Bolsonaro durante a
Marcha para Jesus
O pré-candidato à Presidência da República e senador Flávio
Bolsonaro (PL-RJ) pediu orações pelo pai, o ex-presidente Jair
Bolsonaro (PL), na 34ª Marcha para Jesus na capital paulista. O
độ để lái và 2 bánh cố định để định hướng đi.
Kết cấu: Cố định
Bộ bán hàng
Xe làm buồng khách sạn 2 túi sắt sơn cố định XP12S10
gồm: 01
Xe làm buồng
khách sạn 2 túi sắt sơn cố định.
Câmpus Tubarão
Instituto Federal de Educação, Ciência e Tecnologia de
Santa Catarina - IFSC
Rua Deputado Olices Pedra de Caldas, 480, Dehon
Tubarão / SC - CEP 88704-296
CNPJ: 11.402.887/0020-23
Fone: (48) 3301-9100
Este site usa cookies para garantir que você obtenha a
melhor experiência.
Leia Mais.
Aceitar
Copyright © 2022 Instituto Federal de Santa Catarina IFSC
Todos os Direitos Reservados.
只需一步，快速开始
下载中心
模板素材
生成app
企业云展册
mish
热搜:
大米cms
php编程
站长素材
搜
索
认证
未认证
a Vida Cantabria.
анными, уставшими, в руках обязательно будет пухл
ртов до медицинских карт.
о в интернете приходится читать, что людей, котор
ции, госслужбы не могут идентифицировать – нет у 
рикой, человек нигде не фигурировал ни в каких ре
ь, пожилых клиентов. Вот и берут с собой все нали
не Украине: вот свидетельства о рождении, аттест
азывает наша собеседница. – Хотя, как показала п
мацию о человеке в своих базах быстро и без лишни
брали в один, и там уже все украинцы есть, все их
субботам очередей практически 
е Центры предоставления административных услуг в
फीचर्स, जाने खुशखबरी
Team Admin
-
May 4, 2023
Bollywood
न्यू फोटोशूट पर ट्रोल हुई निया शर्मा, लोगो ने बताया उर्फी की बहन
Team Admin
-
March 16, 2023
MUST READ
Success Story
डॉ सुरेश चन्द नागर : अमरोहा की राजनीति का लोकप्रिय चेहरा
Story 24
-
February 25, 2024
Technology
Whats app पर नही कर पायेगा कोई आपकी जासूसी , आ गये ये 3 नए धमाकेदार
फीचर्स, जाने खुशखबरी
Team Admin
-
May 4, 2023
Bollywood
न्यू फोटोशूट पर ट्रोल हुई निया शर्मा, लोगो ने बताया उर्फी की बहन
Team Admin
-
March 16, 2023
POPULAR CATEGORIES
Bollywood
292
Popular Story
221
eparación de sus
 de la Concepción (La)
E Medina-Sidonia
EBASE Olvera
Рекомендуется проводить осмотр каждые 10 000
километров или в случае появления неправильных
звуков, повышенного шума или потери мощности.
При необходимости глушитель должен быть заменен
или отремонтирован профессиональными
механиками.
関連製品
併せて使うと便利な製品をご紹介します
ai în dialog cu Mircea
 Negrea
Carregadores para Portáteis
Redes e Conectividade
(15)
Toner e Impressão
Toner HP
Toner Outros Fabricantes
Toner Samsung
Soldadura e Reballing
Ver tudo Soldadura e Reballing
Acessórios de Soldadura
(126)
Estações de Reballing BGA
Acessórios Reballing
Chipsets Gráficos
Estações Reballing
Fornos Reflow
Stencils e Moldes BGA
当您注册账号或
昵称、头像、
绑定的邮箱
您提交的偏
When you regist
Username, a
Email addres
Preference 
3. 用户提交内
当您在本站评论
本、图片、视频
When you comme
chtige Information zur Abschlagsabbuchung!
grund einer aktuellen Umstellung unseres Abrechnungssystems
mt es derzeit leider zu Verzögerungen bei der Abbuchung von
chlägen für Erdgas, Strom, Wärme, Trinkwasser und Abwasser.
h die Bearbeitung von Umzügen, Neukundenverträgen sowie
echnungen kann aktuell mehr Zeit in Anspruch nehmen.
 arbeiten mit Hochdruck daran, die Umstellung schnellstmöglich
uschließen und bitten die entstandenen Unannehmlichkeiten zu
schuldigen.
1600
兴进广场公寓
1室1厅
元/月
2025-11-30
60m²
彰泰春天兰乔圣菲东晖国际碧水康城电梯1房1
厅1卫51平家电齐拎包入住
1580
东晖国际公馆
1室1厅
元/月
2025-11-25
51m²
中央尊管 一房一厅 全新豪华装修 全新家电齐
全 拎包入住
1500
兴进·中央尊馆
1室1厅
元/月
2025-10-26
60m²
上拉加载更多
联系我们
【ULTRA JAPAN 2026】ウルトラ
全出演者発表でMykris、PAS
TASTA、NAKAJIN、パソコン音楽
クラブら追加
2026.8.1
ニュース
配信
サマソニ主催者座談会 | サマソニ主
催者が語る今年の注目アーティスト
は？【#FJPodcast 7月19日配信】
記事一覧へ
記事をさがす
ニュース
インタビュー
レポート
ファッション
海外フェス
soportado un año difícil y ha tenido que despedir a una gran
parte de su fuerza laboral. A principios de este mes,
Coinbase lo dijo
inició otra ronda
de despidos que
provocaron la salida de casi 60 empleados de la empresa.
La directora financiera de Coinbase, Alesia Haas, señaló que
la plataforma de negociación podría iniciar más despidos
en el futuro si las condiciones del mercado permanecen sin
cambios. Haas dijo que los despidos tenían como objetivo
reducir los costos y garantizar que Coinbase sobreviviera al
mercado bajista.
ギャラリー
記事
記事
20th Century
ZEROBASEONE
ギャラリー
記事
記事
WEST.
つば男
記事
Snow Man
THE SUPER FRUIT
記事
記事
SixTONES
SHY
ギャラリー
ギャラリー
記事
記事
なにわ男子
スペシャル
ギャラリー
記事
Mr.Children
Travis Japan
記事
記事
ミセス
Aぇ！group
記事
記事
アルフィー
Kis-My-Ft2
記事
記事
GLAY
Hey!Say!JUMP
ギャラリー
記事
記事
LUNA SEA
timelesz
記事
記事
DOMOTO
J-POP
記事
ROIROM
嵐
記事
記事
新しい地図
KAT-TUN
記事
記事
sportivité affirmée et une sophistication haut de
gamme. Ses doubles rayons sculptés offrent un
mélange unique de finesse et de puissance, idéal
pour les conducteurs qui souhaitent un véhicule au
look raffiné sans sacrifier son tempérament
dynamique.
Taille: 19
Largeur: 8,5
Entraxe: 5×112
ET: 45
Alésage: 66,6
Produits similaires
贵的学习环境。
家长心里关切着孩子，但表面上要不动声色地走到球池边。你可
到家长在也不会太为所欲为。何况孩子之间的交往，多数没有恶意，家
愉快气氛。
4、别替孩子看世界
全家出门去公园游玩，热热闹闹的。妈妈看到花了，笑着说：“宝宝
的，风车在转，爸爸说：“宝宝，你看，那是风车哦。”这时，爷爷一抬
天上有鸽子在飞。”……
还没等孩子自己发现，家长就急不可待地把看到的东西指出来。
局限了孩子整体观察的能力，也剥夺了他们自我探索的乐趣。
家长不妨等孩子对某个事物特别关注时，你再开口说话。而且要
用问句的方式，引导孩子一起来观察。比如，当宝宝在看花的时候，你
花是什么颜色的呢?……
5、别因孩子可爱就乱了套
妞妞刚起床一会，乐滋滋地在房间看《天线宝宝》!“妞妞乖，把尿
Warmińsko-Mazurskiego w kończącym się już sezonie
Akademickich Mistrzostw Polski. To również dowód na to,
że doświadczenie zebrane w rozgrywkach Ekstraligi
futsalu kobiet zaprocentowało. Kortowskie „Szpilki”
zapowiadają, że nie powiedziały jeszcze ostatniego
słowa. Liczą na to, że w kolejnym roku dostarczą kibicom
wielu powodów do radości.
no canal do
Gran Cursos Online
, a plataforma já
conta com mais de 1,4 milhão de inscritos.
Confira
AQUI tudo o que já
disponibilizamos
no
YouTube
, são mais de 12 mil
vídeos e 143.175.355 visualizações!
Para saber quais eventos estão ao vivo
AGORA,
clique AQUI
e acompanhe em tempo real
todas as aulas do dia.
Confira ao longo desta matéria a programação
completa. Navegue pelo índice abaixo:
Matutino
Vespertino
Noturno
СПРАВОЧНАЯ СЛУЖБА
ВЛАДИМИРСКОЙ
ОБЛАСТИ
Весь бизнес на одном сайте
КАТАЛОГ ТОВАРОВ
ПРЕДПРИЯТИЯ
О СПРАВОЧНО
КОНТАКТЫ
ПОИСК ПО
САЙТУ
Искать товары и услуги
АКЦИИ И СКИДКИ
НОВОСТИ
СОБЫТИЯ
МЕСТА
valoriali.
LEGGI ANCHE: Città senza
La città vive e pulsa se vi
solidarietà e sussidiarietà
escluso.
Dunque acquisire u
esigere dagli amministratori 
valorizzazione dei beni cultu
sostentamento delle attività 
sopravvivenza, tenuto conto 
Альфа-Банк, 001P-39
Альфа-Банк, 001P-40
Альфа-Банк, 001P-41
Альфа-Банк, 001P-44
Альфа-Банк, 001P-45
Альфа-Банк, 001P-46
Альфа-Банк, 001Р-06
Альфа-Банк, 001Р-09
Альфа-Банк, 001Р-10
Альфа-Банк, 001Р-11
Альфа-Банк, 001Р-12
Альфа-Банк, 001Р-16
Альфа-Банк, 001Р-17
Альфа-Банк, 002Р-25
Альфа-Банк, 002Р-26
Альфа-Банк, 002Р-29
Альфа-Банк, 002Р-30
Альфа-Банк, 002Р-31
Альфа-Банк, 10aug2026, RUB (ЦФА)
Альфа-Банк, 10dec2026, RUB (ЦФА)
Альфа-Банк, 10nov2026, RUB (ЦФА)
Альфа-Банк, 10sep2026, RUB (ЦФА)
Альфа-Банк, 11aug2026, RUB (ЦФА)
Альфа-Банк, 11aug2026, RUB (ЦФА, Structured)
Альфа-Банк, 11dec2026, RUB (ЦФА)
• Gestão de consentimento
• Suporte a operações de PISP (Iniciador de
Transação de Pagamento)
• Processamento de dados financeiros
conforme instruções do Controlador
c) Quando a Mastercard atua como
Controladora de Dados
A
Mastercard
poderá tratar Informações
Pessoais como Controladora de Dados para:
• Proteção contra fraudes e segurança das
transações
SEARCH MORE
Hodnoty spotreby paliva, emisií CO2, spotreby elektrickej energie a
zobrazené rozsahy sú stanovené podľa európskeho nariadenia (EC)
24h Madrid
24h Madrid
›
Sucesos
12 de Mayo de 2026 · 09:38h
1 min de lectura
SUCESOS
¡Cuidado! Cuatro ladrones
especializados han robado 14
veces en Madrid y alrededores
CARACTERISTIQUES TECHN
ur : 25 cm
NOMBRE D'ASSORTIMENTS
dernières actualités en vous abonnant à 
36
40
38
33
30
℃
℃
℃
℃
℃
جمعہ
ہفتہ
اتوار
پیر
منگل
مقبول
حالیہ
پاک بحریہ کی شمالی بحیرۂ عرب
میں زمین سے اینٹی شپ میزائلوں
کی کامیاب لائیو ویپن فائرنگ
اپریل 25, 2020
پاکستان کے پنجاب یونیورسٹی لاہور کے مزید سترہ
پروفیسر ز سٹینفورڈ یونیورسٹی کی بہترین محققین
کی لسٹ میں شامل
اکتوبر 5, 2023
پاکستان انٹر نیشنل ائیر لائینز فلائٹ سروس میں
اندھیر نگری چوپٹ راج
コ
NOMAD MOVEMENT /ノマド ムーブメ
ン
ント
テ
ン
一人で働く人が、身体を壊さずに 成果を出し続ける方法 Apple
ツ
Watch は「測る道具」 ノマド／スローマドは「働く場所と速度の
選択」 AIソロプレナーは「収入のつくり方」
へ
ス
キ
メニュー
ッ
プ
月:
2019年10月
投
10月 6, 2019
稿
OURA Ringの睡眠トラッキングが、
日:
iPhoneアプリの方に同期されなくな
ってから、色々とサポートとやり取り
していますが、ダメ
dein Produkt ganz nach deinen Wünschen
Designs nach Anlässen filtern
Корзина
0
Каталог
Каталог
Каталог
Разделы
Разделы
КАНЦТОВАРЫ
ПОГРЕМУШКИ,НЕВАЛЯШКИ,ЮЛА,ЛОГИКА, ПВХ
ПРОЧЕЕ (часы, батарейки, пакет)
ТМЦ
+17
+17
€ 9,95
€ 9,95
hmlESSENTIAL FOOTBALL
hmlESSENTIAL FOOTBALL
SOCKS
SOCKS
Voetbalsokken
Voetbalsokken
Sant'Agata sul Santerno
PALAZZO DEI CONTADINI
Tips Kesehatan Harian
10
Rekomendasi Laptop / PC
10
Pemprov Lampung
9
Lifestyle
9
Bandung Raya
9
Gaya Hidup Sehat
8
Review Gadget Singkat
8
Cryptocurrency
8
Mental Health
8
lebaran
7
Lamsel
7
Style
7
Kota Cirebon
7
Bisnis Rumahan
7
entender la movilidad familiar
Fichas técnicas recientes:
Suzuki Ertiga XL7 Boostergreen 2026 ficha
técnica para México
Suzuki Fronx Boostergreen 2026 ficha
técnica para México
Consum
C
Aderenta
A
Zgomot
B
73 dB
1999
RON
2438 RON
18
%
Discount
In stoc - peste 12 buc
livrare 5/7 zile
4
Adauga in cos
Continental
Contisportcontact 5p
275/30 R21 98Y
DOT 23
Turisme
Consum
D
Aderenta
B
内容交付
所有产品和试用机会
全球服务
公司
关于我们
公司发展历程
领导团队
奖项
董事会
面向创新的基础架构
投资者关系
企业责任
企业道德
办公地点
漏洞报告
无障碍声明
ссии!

····················

#### TASK GOAL
Give an exact copy of the lines above from the line with "a Vida Cantabria." up to and including the line with "mt es derzeit", and leave everything else out.

#### SOLUTION TO THE PROBLEM
a Vida Cantabria.
анными, уставшими, в руках обязательно будет пухл
ртов до медицинских карт.
о в интернете приходится читать, что людей, котор
ции, госслужбы не могут идентифицировать – нет у 
рикой, человек нигде не фигурировал ни в каких ре
ь, пожилых клиентов. Вот и берут с собой все нали
не Украине: вот свидетельства о рождении, аттест
азывает наша собеседница. – Хотя, как показала п
мацию о человеке в своих базах быстро и без лишни
брали в один, и там уже все украинцы есть, все их
субботам очередей практически 
е Центры предоставления административных услуг в
फीचर्स, जाने खुशखबरी
Team Admin
-
May 4, 2023
Bollywood
न्यू फोटोशूट पर ट्रोल हुई निया शर्मा, लोगो ने बताया उर्फी की बहन
Team Admin
-
March 16, 2023
MUST READ
Success Story
डॉ सुरेश चन्द नागर : अमरोहा की राजनीति का लोकप्रिय चेहरा
Story 24
-
February 25, 2024
Technology
Whats app पर नही कर पायेगा कोई आपकी जासूसी , आ गये ये 3 नए धमाकेदार
फीचर्स, जाने खुशखबरी
Team Admin
-
May 4, 2023
Bollywood
न्यू फोटोशूट पर ट्रोल हुई निया शर्मा, लोगो ने बताया उर्फी की बहन
Team Admin
-
March 16, 2023
POPULAR CATEGORIES
Bollywood
292
Popular Story
221
eparación de sus
 de la Concepción (La)
E Medina-Sidonia
EBASE Olvera
Рекомендуется проводить осмотр каждые 10 000
километров или в случае появления неправильных
звуков, повышенного шума или потери мощности.
При необходимости глушитель должен быть заменен
или отремонтирован профессиональными
механиками.
関連製品
併せて使うと便利な製品をご紹介します
ai în dialog cu Mircea
 Negrea
Carregadores para Portáteis
Redes e Conectividade
(15)
Toner e Impressão
Toner HP
Toner Outros Fabricantes
Toner Samsung
Soldadura e Reballing
Ver tudo Soldadura e Reballing
Acessórios de Soldadura
(126)
Estações de Reballing BGA
Acessórios Reballing
Chipsets Gráficos
Estações Reballing
Fornos Reflow
Stencils e Moldes BGA
当您注册账号或
昵称、头像、
绑定的邮箱
您提交的偏
When you regist
Username, a
Email addres
Preference 
3. 用户提交内
当您在本站评论
本、图片、视频
When you comme
chtige Information zur Abschlagsabbuchung!
grund einer aktuellen Umstellung unseres Abrechnungssystems
mt es derzeit leider zu Verzögerungen bei der Abbuchung von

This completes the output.